┌──
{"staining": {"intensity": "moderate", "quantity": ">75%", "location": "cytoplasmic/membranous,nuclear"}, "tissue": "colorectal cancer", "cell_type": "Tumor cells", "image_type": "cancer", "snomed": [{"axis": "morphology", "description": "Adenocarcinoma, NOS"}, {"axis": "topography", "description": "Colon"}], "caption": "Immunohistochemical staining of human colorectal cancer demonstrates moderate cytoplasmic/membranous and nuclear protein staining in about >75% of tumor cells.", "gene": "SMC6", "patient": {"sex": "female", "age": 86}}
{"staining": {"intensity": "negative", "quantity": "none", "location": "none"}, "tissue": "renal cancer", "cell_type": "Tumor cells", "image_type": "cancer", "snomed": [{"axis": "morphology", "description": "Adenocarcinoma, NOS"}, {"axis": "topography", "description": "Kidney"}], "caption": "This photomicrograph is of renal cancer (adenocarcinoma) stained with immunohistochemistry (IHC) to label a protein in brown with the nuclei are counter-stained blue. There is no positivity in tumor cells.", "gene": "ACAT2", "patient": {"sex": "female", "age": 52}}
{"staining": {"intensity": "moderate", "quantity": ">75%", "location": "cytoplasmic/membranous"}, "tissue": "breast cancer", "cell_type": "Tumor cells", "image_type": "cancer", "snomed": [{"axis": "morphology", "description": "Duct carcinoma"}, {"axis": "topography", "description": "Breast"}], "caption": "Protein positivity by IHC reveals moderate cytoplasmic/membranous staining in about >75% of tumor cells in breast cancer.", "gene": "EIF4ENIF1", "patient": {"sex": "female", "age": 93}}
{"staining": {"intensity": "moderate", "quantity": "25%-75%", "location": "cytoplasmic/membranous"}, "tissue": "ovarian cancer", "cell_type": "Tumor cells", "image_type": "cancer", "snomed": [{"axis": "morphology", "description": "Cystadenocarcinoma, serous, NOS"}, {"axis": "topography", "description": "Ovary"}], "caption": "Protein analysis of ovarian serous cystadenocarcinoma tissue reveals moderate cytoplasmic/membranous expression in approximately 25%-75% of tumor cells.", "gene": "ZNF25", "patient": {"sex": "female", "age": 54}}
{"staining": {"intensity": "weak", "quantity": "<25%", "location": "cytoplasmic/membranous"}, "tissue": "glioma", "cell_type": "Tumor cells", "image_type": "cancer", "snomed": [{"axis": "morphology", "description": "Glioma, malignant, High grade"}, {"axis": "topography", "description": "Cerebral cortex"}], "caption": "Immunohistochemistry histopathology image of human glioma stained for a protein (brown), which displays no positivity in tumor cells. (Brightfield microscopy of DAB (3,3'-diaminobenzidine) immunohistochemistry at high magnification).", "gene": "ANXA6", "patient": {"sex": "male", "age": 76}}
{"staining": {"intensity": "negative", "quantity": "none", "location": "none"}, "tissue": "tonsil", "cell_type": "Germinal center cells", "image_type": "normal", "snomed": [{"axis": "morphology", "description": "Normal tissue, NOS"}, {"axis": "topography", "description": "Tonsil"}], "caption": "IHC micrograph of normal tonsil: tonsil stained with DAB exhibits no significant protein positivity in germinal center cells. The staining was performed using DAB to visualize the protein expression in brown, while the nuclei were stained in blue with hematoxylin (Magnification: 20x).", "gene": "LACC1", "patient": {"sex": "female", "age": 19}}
└──
§ **WHAT IS BEING ASKED**
The lines to copy are those above that contain "blue".

§ **TASK RESULT**
{"staining": {"intensity": "negative", "quantity": "none", "location": "none"}, "tissue": "renal cancer", "cell_type": "Tumor cells", "image_type": "cancer", "snomed": [{"axis": "morphology", "description": "Adenocarcinoma, NOS"}, {"axis": "topography", "description": "Kidney"}], "caption": "This photomicrograph is of renal cancer (adenocarcinoma) stained with immunohistochemistry (IHC) to label a protein in brown with the nuclei are counter-stained blue. There is no positivity in tumor cells.", "gene": "ACAT2", "patient": {"sex": "female", "age": 52}}
{"staining": {"intensity": "negative", "quantity": "none", "location": "none"}, "tissue": "tonsil", "cell_type": "Germinal center cells", "image_type": "normal", "snomed": [{"axis": "morphology", "description": "Normal tissue, NOS"}, {"axis": "topography", "description": "Tonsil"}], "caption": "IHC micrograph of normal tonsil: tonsil stained with DAB exhibits no significant protein positivity in germinal center cells. The staining was performed using DAB to visualize the protein expression in brown, while the nuclei were stained in blue with hematoxylin (Magnification: 20x).", "gene": "LACC1", "patient": {"sex": "female", "age": 19}}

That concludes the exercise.